The data collected and associated with the manufacturer’s nominal data helps to predict the occurrence of the next breakdowns. In this way, it is possible to adapt changes or predictive maintenance, planned before the breakdowns. Each new data obtained completes the information base and gives the opportunity to further refine and adapt the execution of maintenance plans.
This is how, depending on the achievement of predetermined indicators (an hourly level, a temperature level, or the number of cycles for example), a specific maintenance action can be triggered and executed. This is done even if there is no failure at the moment.

Adopt a lean approach

Data processing awareness can be achieved through a lean management approach. This aims to determine the key data after having clearly defined the objectives, to organize their collection according to the solutions available, and to ensure the analysis of the gaps with the targeted situation.

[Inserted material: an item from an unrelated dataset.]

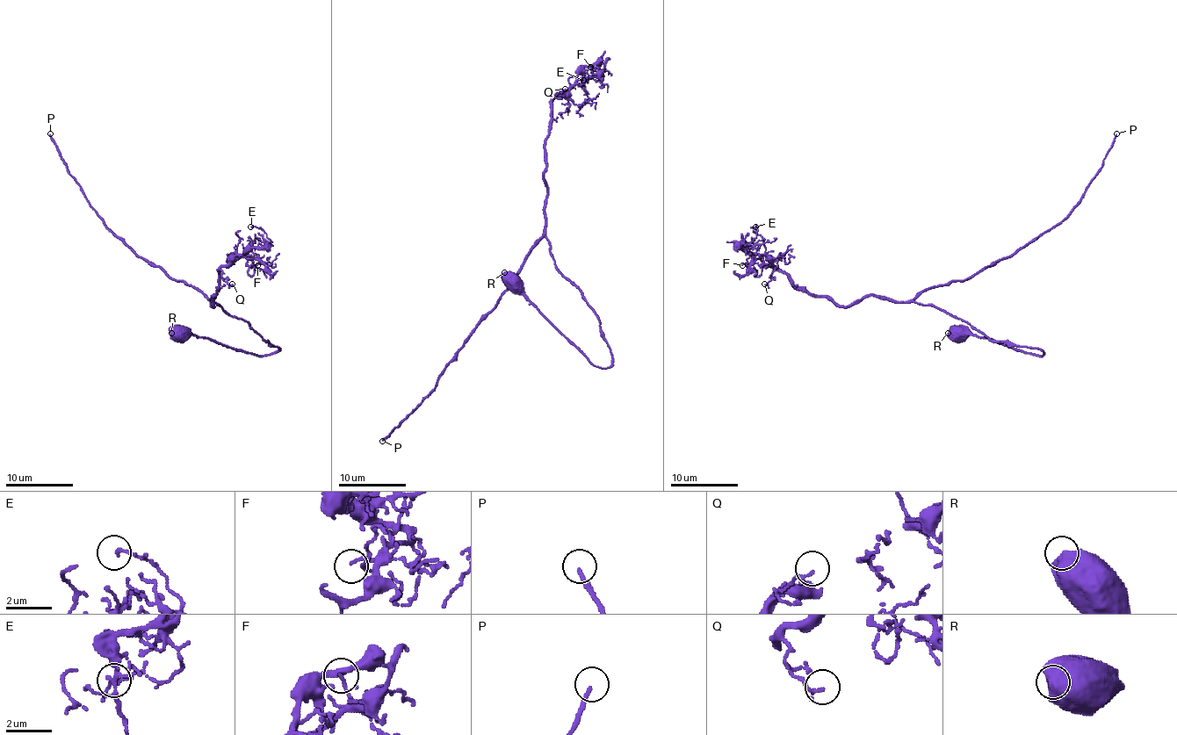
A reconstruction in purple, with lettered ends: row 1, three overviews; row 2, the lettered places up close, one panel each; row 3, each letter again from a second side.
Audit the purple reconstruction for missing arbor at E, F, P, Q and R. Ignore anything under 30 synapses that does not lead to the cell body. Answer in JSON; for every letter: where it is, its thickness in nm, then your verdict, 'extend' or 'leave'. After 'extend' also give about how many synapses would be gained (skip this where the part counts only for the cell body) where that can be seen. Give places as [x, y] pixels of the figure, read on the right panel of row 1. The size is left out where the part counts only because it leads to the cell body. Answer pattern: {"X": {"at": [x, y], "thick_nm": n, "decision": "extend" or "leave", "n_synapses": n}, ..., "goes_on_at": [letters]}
{"E": {"at": [755, 226], "thick_nm": 130, "decision": "leave"}, "F": {"at": [742, 265], "thick_nm": 110, "decision": "leave"}, "P": {"at": [1116, 133], "thick_nm": 160, "decision": "extend", "n_synapses": 60}, "Q": {"at": [764, 284], "thick_nm": 130, "decision": "leave"}, "R": {"at": [948, 333], "thick_nm": 900, "decision": "leave"}, "goes_on_at": ["P"]}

Based on the measurements observed and in iterative phases, it is possible to carry out improvement plans on:

  • the accuracy of the data collected,
  • the intervention processes by involving the users,
  • the formulation and implementation of functional standards.

This list is not exhaustive and other complementary approaches can facilitate the achievement of the expected objectives.

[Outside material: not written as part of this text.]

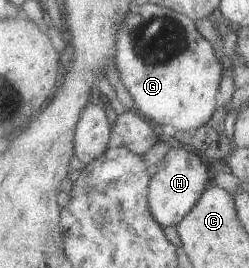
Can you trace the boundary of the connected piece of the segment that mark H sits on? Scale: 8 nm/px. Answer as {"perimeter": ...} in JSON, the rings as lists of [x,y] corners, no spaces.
{"perimeter":[[[189,147],[170,148],[165,158],[158,164],[158,171],[153,176],[150,204],[154,216],[163,227],[178,226],[205,196],[205,192],[214,182],[215,166],[204,156]]]}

Adapting stocks according to the actual state of the equipment

The planning of the interventions having each one a defined modus operandi and a listing of pre-determined material (BOQ), which brings visibility in time of the necessary equipment. Target stock levels can be determined for all equipment and adapted according to actual field information. Equipment failure is no longer the norm but becomes the exception. Potentially defective equipment or the cause of the failure has been replaced before the problem occurs. The rate of over-breakdowns (collateral victim) corresponding to equipment deterioration following the failure of another upstream equipment is strongly reduced. The variety of spare parts to be kept in stock is then reduced.

Organize a coherent, efficient, and profitable supply chain

Urgency is no longer the rule, so many ways of improving supply chain performance in its entirety are possible. The predictability of demand allows the organization of a structured and consolidated supply chain at each stage.

Finding the balance

The targeted logistical optimization following the implementation of preventive, predictive, or planned maintenance must be justified. The temptation of an overperforming system is high when such global approaches are initiated. Theoretically, it is attractive. But the reality can be much more complex and costly.
So, do the few percent performance gains expected to justify the consequences of over-processing operations? The identification of the added value, a lean management fundamental, is essential to find the right balance between the cost (financial, human, organizational), the inherent risks, and the targeted performance. It is sometimes necessary to accept that the “perfect” can be the enemy of the better.